It’s just my opinion, but I believe our downfall came when we divorced ourselves from dependency on God, thinking that our incredible success and wealth had come to us because we were special people fated for success. We forgot all of the struggles that brought us to success, making us a hardy people, as we overcame gargantuan obstacles in our history by leaning on our God and pushing doggedly through. In our success, however, we did what people have done since the dawn of human history whenever they became successful. We became proud and started trying to go our own way, do things our own way, telling God, “thanks, but we’ve got it from here.” Perhaps a good way to illustrate this would be a metaphor that God brought to my mind of a family on a walk through the woods, with one or more of the younger children gradually getting farther and farther out front of the group as their adventurous spirit compels them down the path. They get further and further until they can barely be seen. Eventually, they go around a bend in the trail. They no longer have eye-sight of their parents and probably are not even within earshot. At this point, they are no longer under the control nor of the protection of their parents.

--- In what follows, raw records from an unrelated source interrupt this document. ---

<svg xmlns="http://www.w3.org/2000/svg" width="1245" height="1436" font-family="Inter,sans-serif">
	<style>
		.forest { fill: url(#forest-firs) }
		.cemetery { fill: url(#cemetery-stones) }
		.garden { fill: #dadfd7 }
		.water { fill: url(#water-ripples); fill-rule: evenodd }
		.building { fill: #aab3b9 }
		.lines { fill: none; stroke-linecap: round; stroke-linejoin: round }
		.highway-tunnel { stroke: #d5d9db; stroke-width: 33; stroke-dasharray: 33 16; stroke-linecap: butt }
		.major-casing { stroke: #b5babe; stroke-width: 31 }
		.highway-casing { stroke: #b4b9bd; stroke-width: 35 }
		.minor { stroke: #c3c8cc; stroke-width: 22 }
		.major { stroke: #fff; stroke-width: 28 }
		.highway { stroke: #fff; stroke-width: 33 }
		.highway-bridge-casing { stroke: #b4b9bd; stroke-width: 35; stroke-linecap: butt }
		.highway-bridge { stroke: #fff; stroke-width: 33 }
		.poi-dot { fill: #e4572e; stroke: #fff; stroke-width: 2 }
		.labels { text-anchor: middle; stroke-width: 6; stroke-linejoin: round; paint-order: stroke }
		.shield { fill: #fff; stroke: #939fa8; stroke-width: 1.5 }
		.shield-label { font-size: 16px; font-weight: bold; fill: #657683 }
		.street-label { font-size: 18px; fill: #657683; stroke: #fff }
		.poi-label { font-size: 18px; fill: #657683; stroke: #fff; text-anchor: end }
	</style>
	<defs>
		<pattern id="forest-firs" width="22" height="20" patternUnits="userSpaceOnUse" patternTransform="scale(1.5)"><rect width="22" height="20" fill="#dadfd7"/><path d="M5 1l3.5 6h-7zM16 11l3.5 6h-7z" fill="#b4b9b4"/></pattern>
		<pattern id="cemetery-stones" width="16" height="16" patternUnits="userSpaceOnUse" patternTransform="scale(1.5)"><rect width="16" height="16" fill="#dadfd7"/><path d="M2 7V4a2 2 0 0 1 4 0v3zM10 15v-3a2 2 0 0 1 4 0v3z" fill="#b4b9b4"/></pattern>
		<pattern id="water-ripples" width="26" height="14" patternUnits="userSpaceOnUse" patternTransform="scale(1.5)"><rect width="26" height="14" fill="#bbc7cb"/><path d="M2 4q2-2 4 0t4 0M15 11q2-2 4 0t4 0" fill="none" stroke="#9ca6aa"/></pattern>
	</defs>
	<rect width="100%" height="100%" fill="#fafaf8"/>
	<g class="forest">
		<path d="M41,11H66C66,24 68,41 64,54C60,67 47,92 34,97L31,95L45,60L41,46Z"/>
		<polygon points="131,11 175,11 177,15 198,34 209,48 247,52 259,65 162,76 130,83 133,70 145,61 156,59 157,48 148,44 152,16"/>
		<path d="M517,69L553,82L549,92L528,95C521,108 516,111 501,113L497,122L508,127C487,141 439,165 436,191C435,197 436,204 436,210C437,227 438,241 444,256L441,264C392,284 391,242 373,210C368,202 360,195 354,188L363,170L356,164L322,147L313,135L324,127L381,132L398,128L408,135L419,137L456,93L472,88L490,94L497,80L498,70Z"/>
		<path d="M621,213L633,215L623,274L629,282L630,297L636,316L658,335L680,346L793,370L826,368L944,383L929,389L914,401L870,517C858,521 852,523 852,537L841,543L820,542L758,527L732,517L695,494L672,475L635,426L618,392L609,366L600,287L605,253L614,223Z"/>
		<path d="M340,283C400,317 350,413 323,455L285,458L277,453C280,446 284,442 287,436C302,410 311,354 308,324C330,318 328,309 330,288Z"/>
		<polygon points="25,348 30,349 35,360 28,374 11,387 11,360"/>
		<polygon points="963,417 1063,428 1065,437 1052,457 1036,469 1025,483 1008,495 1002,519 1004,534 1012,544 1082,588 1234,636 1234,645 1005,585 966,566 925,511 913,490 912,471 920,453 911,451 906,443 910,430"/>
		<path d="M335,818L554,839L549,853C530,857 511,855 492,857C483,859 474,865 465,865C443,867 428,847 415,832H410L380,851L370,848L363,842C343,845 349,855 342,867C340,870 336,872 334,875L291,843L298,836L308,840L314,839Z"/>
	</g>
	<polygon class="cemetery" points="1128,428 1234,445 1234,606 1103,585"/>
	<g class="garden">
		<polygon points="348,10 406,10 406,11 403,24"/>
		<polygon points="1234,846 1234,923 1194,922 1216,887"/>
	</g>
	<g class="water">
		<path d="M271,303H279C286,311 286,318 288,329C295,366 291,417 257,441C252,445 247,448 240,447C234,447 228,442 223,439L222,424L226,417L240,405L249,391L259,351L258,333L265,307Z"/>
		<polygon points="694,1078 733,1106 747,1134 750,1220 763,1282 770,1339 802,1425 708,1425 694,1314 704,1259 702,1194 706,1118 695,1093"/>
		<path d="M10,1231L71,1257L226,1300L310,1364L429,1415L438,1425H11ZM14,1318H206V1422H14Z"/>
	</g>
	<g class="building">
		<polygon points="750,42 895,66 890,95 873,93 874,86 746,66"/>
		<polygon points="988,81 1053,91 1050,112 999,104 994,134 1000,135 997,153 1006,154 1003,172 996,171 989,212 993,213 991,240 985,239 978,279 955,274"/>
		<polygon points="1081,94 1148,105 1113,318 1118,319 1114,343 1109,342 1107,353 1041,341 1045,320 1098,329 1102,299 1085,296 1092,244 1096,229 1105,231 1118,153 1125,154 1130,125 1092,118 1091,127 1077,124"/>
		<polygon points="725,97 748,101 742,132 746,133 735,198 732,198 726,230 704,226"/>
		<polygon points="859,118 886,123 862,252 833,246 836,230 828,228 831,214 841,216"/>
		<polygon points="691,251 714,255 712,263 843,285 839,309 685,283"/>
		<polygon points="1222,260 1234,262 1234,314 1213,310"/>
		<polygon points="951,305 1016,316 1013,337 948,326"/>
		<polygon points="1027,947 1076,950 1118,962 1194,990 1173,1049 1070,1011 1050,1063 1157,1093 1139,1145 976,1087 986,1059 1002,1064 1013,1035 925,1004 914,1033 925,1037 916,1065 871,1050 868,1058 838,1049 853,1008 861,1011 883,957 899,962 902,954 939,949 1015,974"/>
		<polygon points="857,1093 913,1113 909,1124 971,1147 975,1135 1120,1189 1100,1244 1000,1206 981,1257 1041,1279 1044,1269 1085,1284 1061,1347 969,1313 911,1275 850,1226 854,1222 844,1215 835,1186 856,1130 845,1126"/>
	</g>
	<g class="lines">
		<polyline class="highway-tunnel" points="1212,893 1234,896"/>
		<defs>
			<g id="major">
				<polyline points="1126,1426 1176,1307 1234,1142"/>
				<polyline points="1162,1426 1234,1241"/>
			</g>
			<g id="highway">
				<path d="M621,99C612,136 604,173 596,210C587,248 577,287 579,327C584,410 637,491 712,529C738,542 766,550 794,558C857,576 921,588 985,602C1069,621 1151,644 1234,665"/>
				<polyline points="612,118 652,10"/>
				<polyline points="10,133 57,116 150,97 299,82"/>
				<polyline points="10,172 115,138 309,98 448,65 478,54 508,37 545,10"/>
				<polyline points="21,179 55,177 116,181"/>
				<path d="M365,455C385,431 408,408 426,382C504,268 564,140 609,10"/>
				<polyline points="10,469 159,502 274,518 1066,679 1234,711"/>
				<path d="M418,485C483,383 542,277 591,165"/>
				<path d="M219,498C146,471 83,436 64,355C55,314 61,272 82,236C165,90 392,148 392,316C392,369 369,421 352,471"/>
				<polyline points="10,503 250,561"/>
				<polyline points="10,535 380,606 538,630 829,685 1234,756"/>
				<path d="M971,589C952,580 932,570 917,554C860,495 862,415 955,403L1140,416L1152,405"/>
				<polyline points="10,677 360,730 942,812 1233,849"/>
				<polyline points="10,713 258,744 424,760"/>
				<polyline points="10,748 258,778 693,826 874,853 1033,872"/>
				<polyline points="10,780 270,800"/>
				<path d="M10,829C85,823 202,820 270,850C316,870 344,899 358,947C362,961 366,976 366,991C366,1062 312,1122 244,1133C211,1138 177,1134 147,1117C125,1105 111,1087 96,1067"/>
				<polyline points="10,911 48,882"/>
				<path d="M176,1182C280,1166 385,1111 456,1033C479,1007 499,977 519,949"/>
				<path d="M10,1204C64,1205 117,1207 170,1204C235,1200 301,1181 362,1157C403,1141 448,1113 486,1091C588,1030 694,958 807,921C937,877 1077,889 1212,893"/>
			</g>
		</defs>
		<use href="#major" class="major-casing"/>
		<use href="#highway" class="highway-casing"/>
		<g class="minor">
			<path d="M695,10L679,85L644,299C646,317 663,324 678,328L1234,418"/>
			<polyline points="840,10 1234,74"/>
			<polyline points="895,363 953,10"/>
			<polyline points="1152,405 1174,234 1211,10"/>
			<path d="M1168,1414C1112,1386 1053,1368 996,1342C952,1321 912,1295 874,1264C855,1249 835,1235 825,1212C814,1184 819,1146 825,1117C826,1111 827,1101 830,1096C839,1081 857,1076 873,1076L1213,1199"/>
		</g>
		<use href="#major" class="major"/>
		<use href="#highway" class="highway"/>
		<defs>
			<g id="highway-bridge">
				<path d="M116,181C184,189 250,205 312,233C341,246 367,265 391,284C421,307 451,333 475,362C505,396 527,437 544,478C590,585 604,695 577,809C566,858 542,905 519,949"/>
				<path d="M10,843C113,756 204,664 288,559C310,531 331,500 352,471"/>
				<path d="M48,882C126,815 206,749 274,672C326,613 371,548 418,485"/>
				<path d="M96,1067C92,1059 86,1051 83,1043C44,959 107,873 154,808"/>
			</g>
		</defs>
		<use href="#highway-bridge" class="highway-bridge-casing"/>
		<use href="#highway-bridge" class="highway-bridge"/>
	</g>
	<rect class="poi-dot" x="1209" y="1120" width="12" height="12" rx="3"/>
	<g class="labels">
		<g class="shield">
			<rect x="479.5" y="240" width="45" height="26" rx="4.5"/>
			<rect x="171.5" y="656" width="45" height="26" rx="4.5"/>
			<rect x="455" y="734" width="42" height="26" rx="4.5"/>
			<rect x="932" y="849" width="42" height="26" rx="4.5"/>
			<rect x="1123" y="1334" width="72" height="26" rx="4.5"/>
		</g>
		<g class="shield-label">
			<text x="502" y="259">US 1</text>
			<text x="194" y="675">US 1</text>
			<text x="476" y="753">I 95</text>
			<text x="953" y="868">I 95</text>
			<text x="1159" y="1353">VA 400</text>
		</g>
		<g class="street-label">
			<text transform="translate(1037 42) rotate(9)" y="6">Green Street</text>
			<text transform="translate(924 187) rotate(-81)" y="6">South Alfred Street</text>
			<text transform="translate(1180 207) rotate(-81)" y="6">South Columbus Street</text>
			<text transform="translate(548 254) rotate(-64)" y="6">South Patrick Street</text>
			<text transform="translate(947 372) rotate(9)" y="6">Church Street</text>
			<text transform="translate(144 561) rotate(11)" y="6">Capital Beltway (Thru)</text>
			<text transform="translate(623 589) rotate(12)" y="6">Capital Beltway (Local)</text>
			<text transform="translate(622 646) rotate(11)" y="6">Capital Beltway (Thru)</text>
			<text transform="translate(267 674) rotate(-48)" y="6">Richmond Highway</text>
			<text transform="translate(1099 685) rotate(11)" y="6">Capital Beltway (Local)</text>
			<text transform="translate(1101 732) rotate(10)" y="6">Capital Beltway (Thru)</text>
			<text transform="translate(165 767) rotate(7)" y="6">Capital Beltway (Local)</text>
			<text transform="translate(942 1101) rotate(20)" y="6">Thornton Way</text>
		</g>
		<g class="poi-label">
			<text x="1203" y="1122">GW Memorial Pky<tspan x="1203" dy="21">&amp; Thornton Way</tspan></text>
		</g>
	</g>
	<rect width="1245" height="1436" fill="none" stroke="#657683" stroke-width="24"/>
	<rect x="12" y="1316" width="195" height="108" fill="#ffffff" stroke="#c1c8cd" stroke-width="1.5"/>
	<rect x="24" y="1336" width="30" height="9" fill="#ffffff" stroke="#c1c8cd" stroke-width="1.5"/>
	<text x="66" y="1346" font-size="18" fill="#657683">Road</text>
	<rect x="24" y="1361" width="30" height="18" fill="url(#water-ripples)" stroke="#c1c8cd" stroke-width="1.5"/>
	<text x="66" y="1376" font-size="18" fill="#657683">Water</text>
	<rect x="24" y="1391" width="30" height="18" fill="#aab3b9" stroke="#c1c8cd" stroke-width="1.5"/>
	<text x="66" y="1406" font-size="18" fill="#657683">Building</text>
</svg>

This is what happens when societies become successful. They get further and further separated from God, thinking that they no longer need Him because they think they know the way. Soon, God is nowhere near. His guidance is gone, and His protection is gone. Wanting to be on their own, they foolishly achieve their desire only to find that being alone is not so glorious and that their success was not due to their power and intellect. It was only possible with the hovering, frequently intervening presence of God as He worked both individually and corporately to stave off the devourer, to inspire us with important ideas when needed, and to bless the increase of our work. Without God’s protection, the normal order of our sinful world sets in complete with all of the risks, dangers, and decay. Moreover, if the influence of sin and the dog-eat-dog environment of our world do not take away everything, we have the more active presence of Satan and his demons that tirelessly work to develop, nurture, and encourage trouble in our world.
As America rejected the struggles of life and dependency on God in favor of our blandly secure lives, we came up with ways to supposedly insure our future, control our world, and to even out the bumps so that our lives would be uneventful. This is the moral equivalent of the builders of the tower of Babel as, according to tradition, they had built the tower primarily to put themselves beyond God’s grasp, beyond God’s power of destruction, beyond the flood. They thought that they could build a building high enough to be above the waves should another flood come. In the intervening years between that point and our current world, man has repeatedly tried to achieve this protection from God, knowing that God has control over all the processes of life, including nature.